On Tunnel, Springsteen turned his sound completely upside down, ditching the E. Street Band and recording much of it on his own, while dialing things back closer to his desolate Nebraska album from the epic feel of Born in the USA.
As I said, Prisoner sounds very much like where Adams has been on his last two albums. Where Tunnel can be stark and jarring, Prisoner often sounds beautiful musically.
More important was where these albums fell in each artists’ lives. Tunnel was revelatory and confessional. To the outside world, Springsteen and Julianne Phillips had a storybook marriage. The songs on that album revealed a broken relationship that failed to satisfy either partner, where at least one was looking elsewhere and, increasingly, thinking about doing more than just looking. There is a sense of a couple sitting down, laying all their sins out on the table, and starting the conversation of “Do we even try to fix this?”

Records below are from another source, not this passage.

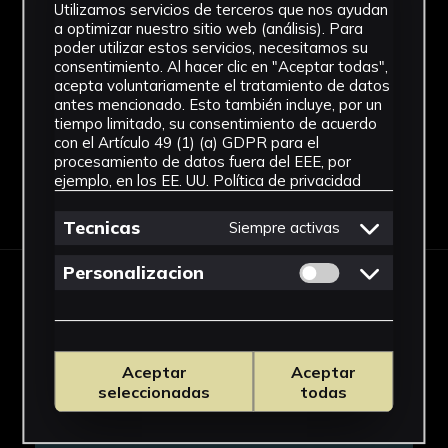
Utilizamos servicios de terceros que nos ayudan
Técnica
a optimizar nuestro sitio web (análisis). Para
poder utilizar estos servicios, necesitamos su
Impresión digital
consentimiento. Al hacer clic en "Aceptar todas",
Ver más
acepta voluntariamente el tratamiento de datos
antes mencionado. Esto también incluye, por un
tiempo limitado, su consentimiento de acuerdo
con el Artículo 49 (1) (a) GDPR para el
procesamiento de datos fuera del EEE, por
ejemplo, en los EE. UU.
Política de privacidad
Descargar Ficha
Tecnicas
Siempre activas
Permitir cookies 
Personalizacion
IMÁGENES
Aceptar
Aceptar
seleccionadas
todas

Prisoner, on the other hand, comes two years after Adams’ divorce. The break is done and on the public record, time has passed, and Mandy Moore is now one of the brightest stars on TV. Thus, Prisoner feels more reflective and accepting. Adams is telling us what has happened and how he feels in its aftermath.
Adams said he wrote over 80 songs for Prisoner. I would love to hear the songs that were cut, or the original versions of the songs that did make it. I would imagine those he wrote two years to 18 months ago have a completely different feel than the final versions that were published. I bet there was more anger, hurt, and unedited emotion in those songs.
From that comes my only real disappointment in the album. It’s a little one-notey. Each song is of the same stage in Adams’ grief. And while that stage still has pain, it’s not the searing pain of the earliest days in a breakup. There are very few moments of anger. In fact, the cruelest line I can find on the album comes on my favorite song, “Outbound Train” when he sings
Swear I wasn’t lonely when I met your girl
I was just so bored, I was so bored…
When it comes to sick, breakup burns put to wax, that ranks pretty low.
He’s sad, he’s lonely, but the pain feels weathered and familiar rather than fresh and raw, and there are also no glimmers of hope that he and his lost love can repair things.
That one quibble aside, I still love listening to the album. As I said, some of the songs are profoundly pretty. It’s a classic grower, that keeps burrowing into your head a little more on each listen. There isn’t a song as great as “Brilliant Disguise” on it, but there’s also not a single song I skip past where Tunnel has several I have no interest in listening to.
In addition to Tunnel of Love, I keep thinking of two other great breakup albums, both of which just happen to be in my top 20 albums ever: Frightened Rabbit’s The Midnight Organ Fight and the War on Drugs’ Lost In The Dream.
Midnight is all piss and anger and sticking your finger in the wound to make sure you still feel the pain. Lost in the Dream feels like the sigh when you’re just rising out of that stage, coming to terms with the pain and loss, and beginning to realize that you need to find a path out of it.
Prisoner is another step down that path. The pain isn’t completely gone, but it has eased. And the dominant emotion is of being lonely rather than devastated.
A near perfect – but deeply depressing – soundtrack to the end of a relationship would begin with Tunnel of Love, careen into The Midnight Organ Fight, stumble through Lost in the Dream, and finally resolve in Prisoner.
Rating Ryan Adams albums is always difficult, partially because of the quantity of his output over the years, partially because he shifts sounds so often, partially because of the expectations of his talent. I don’t know that Prisoner is his best album. But I think it is an honest and accurate representation of the artist he has become: one of our finest chroniclers of love and loss.